====== Selected passage

Global banking regulators have issued a new discussion paper that aims to spark debate over whether to try and simplify the new Basel III capital adequacy regime.

The Basel Committee on Banking Supervision released a paper Monday that examines the regulatory challenge of balancing the conflicting goals of making the Basel capital standards more risk sensitive, with the goals of having standards that are relatively simple and comparable between banks and between countries.

The committee notes that it introduced a range of reforms in response to the financial crisis that aim to substantially raise the resilience of the banking system, and make the capital rules more risk sensitive. However, at the same time, the framework has also become more complicated. The paper, which was produced by a task force of its members that was formed to identify opportunities to remove undue complexity within the framework, and improve the comparability of its outcomes, discusses possiblw ways to further reform the framework in order to strike an appropriate balance between the goals of risk sensitivity, simplicity and comparability.

The ideas it proposes include: explicitly recognizing simplicity as an additional objective, enhancing disclosure, using a broader set of metrics to improve comparability, ensuring the effectiveness of the leverage ratio, reconsidering the linkage between internal and regulatory models, limiting national discretion and improving supervisory consistency, and possibly adopting fundamentally different approaches to capital adequacy.

============
====== Data block

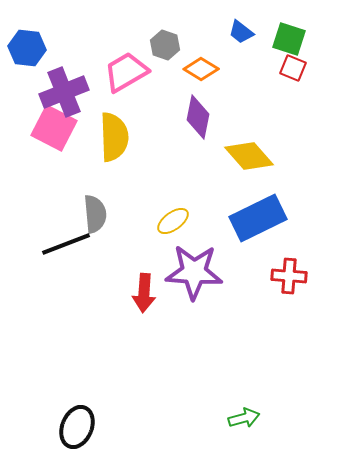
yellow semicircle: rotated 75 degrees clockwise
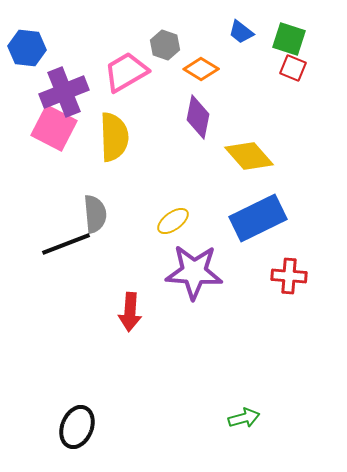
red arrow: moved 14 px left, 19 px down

============

### Challenges
• a. Name each idea the Basel III article says the discussion paper proposes.
• b. Transcribe the Basel III article word for word, starting at "Global banking regulators" and ending at "and between countries.".
• c. Pick up the Basel III article after its last sentence and keep writing.

### Task results
• a.
- Explicitly recognizing simplicity as an additional objective
- Enhancing disclosure
- Using a broader set of metrics to improve comparability
- Ensuring the effectiveness of the leverage ratio
- Reconsidering the linkage between internal and regulatory models
- Limiting national discretion and improving supervisory consistency
- Possibly adopting fundamentally different approaches to capital adequacy

• b.
Global banking regulators have issued a new discussion paper that aims to spark debate over whether to try and simplify the new Basel III capital adequacy regime.

The Basel Committee on Banking Supervision released a paper Monday that examines the regulatory challenge of balancing the conflicting goals of making the Basel capital standards more risk sensitive, with the goals of having standards that are relatively simple and comparable between banks and between countries.

• c.
The committee stresses that it’s not necessarily wedded to any of these ideas. “The purpose of the discussion paper is to seek views on this critical issue so as to help shape the committee’s thinking,” it says. “At this stage, the committee has not made a decision to pursue any of the ideas presented.”

While it’s seeking to start on a debate on ways to possibly simplify the capital rules, the committee stresses that it “remains firmly of the view that full, timely and consistent implementation of Basel III remains fundamental to building a resilient financial system, maintaining public confidence in regulatory ratios and providing a level playing field for internationally active banks.”

However, it also notes that the creation of the task force in 2012 acknowledges that the framework has steadily grown over time and become more complicated, as risk coverage has been expanded and more sophisticated risk measurement methodologies have been introduced.

“The committee is keenly aware of the current debate concerning the complexity of the current regulatory framework. For that reason, the committee set up a Task Force last year to look at this issue in some depth,” said Stefan Ingves, chairman of the Basel Committee and governor, Sveriges Riksbank.

“The committee believes that it would benefit from further input on this critical issue before deciding on the merits of any specific changes to the current framework. The paper being released today is designed to encourage discussion amongst, and solicit views from, a broad set of stakeholders,” he said.

Comments are due by October 11.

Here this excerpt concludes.